Fragt die Mutter oder Großmutter nie, was sie in der Liebe treibt – euch würde vielleicht die Schamesröte ins Gesicht steigen. Ihr versteht sowieso nicht, warum sie „so etwas“ tut, aber vielleicht werdet ihr es einmal verstehen, wenn ihr über den Berg seid, euch nicht mehr um die Kinkerlitzchen kümmern müsst, die euch jetzt nerven, wenn ihr euren Kindern kein Vorbild mehr sein müsst und all eure Scham an der Garderobe abgeben könnt.

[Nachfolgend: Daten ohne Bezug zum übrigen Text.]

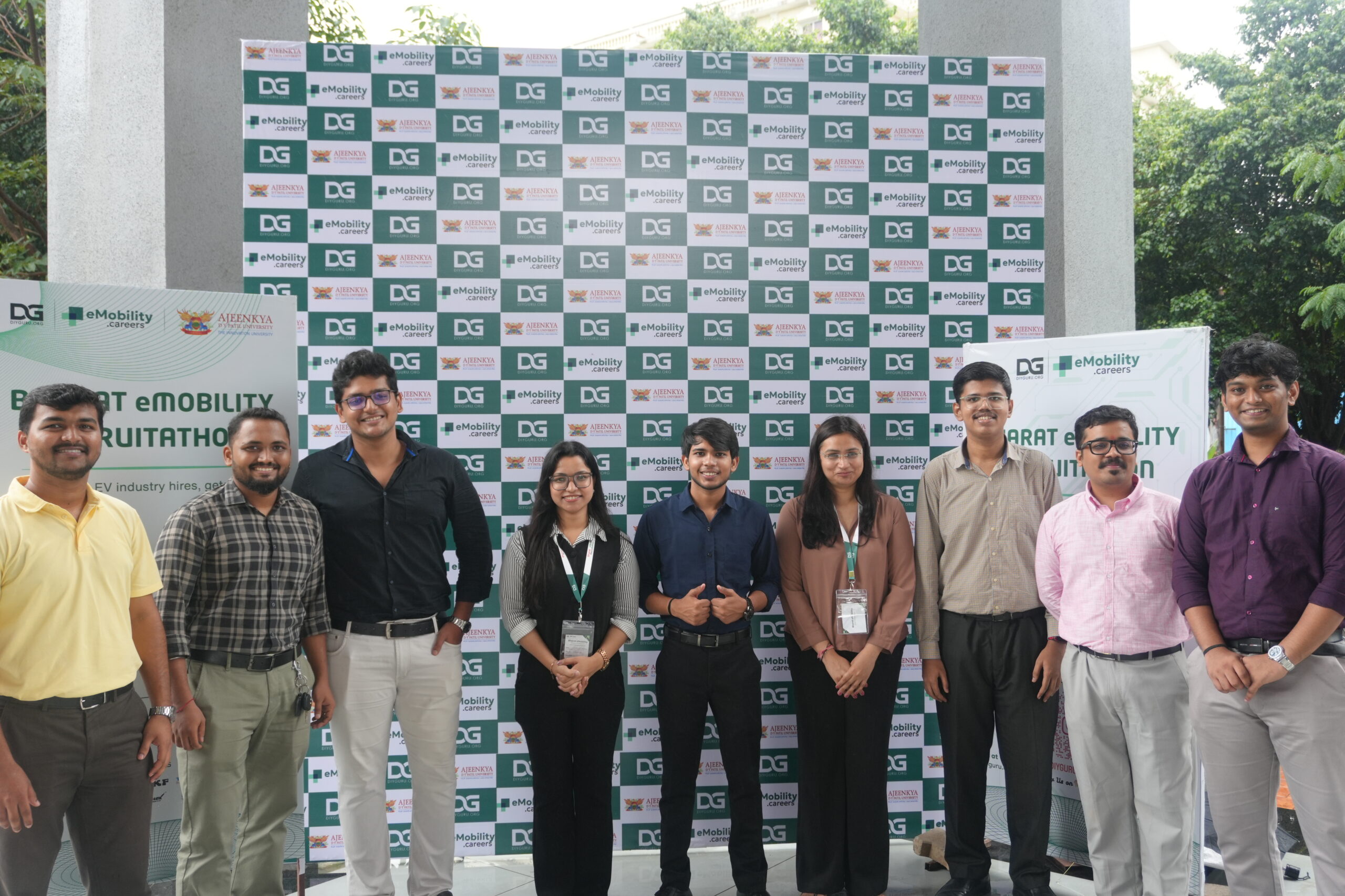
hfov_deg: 57.2
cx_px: 672
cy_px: 448
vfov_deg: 40.0
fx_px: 1233
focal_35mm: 33
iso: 320
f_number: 4
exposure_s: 1/160
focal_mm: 22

Früher, ja, da war es anders. Wenn eure Großmutter oder Urgroßmutter zu den wenigen Töchtern gehörte, die ein bisschen „ausbrechen“ konnten, dann waren sie vielleicht „ein Liebchen“. So nannte man die die heimliche Geliebte eines Mannes, der nicht standesgemäß war. Ganz schick war, die Geliebte eines Malers, Bildhauers oder Schriftstellers zu sein. Männer also, die man nicht heiraten durfte -auf keinen Fall. Sie trank Sekt mit ihm – oh ja. Sie wusste, dass dies leichtsinnig war, aber sie beherrschte dennoch die Kunst, ihre Haltung wie auch ihre Kleidung nur soweit abzulegen, wie sie es vertreten konnte. Wie weit das gehen würde? Sie lässt sich küssen, streicheln und anfassen - immer ein bisschen anders, immer ein wenig verlockend. oftmals an der Grenze zur Hingabe.

Natürlich spielte sie hin und wieder mit dem Gedanken, sich ihm ganz hinzugeben – das war schließlich der Sinn des Spiels: ihn solange zu reizen, bis er ihr zu Füßen sank, oder seinen Körper ganz fest gegen ihren presste. Sie musste einfach den Gedanken mit einbeziehen, sonst wäre das Spiel nicht erregend gewesen. Aber am Ende tat sie es dann doch nicht, verabredete sich neu, zu einem ähnlichen Spiel, versprach, das nächste Mal mehr zu geben, sich vielleicht ganz nackt auszuziehen – er werde schon sehen.

Die Großmutter, von der ich jetzt schreibe, hatte einen süßen Trotzkopf, war mutig, aber eben nicht so mutig, sich den Schmerz zufügen zu lassen, den eine Entjungferung unzweifelhaft zur Folge haben würde – und dann war da noch das Baby – bekam man nicht ein Baby, wenn man sich einem Mann auf eine bestimmte Weise hingab? So blieb sie das, was sie war: eine Halbjungfrau, eine Demivierge. Nicht, dass sie sich selbst so nennen würde – aber die Geschichte wird sie einmal so nennen. Ja, und dann war da noch etwas – natürlich suchte ihr Vater noch nach einem Ehemann – ziemlich aussichtslos, die Sache, weil die Familie kein Vermögen hatte. Doch sie hatte zwei Freundinnen, die dennoch heiraten konnten, jungfräulich wie sie. Wenn schon ohne Mitgift, dann wenigstens als Jungfrau.

Die Zeit arbeitete für die Großmutter, die ich hier symbolisch beschreibe. Sie wird 24, als der Weltkrieg vorbei ist – sie ahnte nicht, dass es nur der Erste Weltkrieg war. Die Welt hatte sich geändert – die alte Mitgift war nichts mehr Wert, der Inflation verfallen. Der Großmutter gelingt es, zu heiraten, einen Handelsvertreter vielleicht. Sie wird ihren Kindern nichts erzählen von ihrem Leben als Halbjungfrau, nichts von ihren Liebhabern, die ihr Konfekt, Sekt und ab und etwas Geld schenkten, wenn sie besonders liebevoll war.

Ich weiß, das ist nicht das Bild, das ihr euch von eurer Großmutter oder Urgroßmutter macht, nicht wahr? Aber es ist ein Bild, das so in der Geschichtsschreibung stehen könnte, wenn sie denn ein wenig ehrlicher wäre.

Anmerkung: Der Artikel wurde aus dem Erlebnisbericht einer sogenannten "Jugendstilfrau" (ca. 1907) rekonstruiert.